(DATA EXTRACT begins)
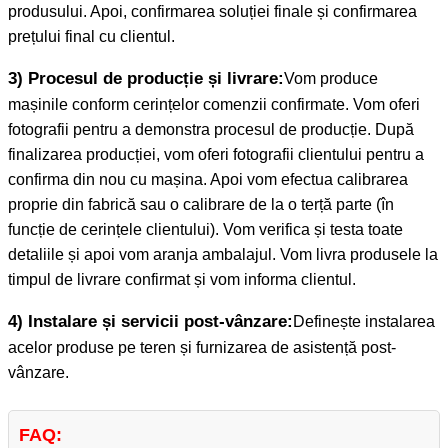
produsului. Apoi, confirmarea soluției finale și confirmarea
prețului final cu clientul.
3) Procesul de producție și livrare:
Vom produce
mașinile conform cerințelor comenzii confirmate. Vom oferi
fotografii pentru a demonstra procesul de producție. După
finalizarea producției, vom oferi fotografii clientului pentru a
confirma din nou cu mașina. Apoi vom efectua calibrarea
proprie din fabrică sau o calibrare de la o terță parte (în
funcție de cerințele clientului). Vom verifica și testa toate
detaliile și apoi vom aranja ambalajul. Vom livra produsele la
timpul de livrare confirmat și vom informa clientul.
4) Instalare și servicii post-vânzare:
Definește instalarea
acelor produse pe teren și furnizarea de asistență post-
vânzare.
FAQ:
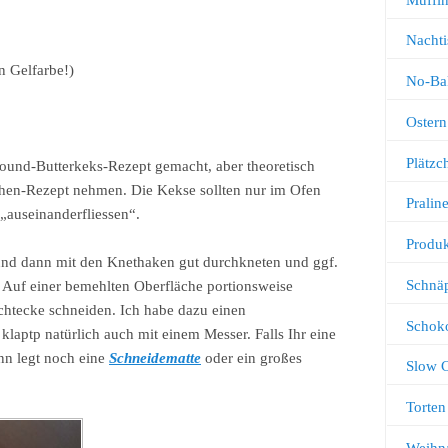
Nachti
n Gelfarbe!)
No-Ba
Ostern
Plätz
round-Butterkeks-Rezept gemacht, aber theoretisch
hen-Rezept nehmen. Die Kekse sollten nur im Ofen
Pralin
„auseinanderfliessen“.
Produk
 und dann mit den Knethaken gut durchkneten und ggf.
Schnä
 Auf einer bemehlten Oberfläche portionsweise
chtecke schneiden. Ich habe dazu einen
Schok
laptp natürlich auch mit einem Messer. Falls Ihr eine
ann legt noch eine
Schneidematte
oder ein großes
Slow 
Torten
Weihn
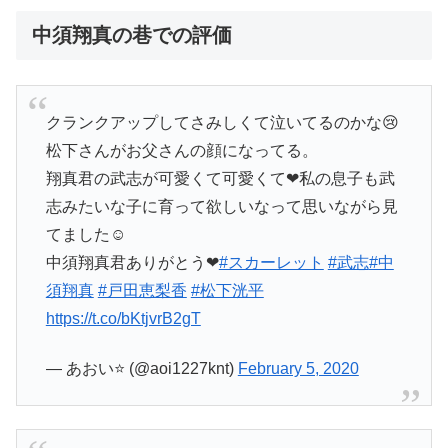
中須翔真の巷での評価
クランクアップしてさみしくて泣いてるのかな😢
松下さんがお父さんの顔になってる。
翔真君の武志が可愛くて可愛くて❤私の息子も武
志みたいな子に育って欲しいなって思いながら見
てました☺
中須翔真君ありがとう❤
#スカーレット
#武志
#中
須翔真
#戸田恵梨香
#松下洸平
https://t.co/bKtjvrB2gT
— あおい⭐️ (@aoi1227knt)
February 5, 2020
(DATA EXTRACT ends)
(DATA EXTRACT begins)
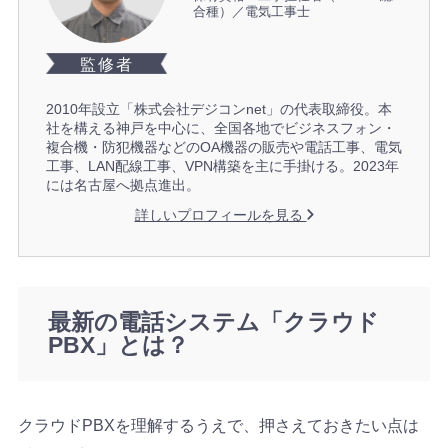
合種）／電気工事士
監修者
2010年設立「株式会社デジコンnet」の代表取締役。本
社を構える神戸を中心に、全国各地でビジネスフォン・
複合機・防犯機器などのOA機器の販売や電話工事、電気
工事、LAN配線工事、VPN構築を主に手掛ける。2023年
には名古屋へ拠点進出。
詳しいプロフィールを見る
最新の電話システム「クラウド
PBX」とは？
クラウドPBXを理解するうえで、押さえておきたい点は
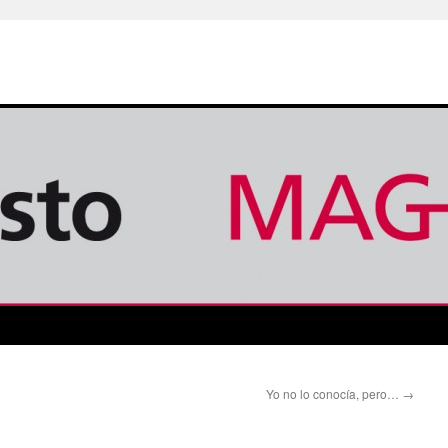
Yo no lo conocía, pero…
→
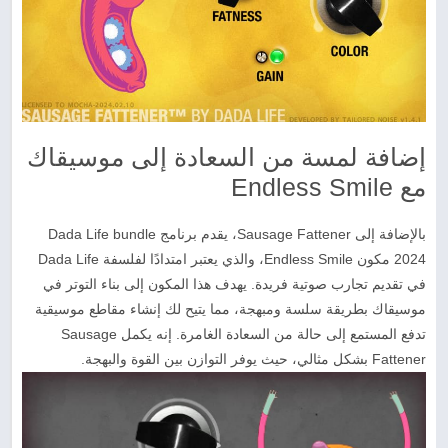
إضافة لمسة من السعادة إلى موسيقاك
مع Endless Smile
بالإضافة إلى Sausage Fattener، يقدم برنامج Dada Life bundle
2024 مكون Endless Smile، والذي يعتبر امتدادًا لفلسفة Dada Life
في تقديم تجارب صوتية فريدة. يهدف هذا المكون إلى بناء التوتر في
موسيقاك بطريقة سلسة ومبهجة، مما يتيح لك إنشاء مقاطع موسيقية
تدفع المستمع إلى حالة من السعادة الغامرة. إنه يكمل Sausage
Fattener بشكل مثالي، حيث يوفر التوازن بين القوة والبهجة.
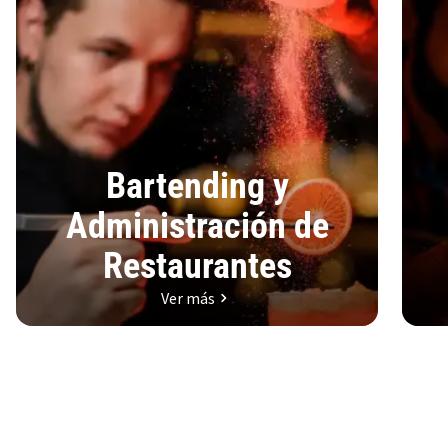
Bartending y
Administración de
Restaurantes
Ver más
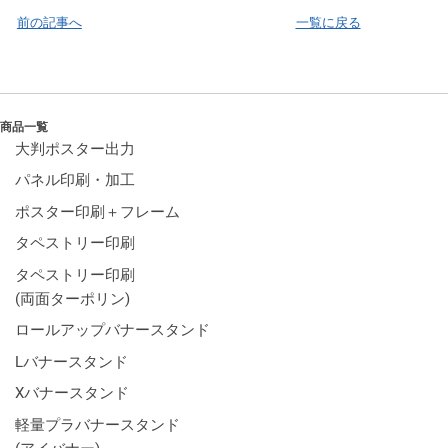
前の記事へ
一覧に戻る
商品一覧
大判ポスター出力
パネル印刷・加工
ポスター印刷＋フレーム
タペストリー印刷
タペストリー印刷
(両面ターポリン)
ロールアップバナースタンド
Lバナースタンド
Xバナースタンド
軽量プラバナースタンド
(DATA EXTRACT ends)
(DATA EXTRACT begins)
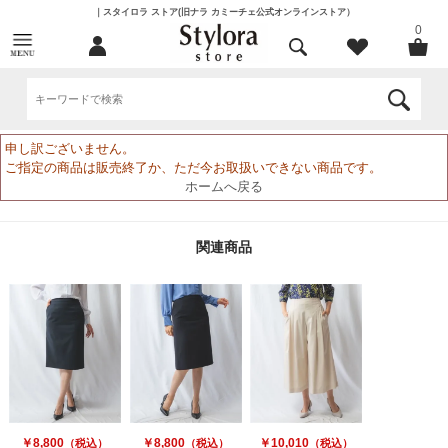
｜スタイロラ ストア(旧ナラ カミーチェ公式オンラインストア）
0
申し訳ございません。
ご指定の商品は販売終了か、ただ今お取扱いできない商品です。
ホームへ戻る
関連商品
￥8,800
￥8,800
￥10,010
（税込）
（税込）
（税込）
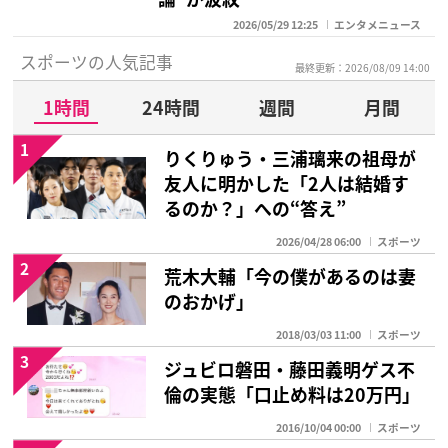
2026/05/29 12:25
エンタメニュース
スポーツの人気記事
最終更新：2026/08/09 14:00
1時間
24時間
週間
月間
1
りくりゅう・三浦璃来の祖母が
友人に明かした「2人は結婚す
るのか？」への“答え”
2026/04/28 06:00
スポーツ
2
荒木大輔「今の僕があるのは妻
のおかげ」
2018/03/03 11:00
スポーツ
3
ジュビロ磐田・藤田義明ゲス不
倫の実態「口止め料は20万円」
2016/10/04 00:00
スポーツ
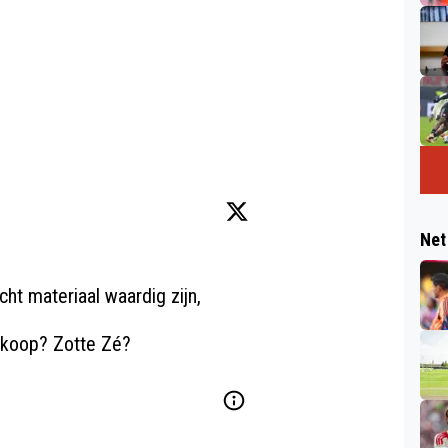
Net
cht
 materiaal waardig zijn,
(DATA EXTRACT ends)
● TASK ITEM: Print everything from the line with "n Gelfarbe!)" down to the line with "February 5, 2020" in the entries above, both lines included and nothing more, without the pictures.

● RESPONSE:
n Gelfarbe!)
No-Ba
Ostern
Plätz
round-Butterkeks-Rezept gemacht, aber theoretisch
hen-Rezept nehmen. Die Kekse sollten nur im Ofen
Pralin
„auseinanderfliessen“.
Produk
 und dann mit den Knethaken gut durchkneten und ggf.
Schnä
 Auf einer bemehlten Oberfläche portionsweise
chtecke schneiden. Ich habe dazu einen
Schok
laptp natürlich auch mit einem Messer. Falls Ihr eine
ann legt noch eine
Schneidematte
oder ein großes
Slow 
Torten
Weihn
中須翔真の巷での評価
クランクアップしてさみしくて泣いてるのかな😢
松下さんがお父さんの顔になってる。
翔真君の武志が可愛くて可愛くて❤私の息子も武
志みたいな子に育って欲しいなって思いながら見
てました☺
中須翔真君ありがとう❤
#スカーレット
#武志
#中
須翔真
#戸田恵梨香
#松下洸平
https://t.co/bKtjvrB2gT
— あおい⭐️ (@aoi1227knt)
February 5, 2020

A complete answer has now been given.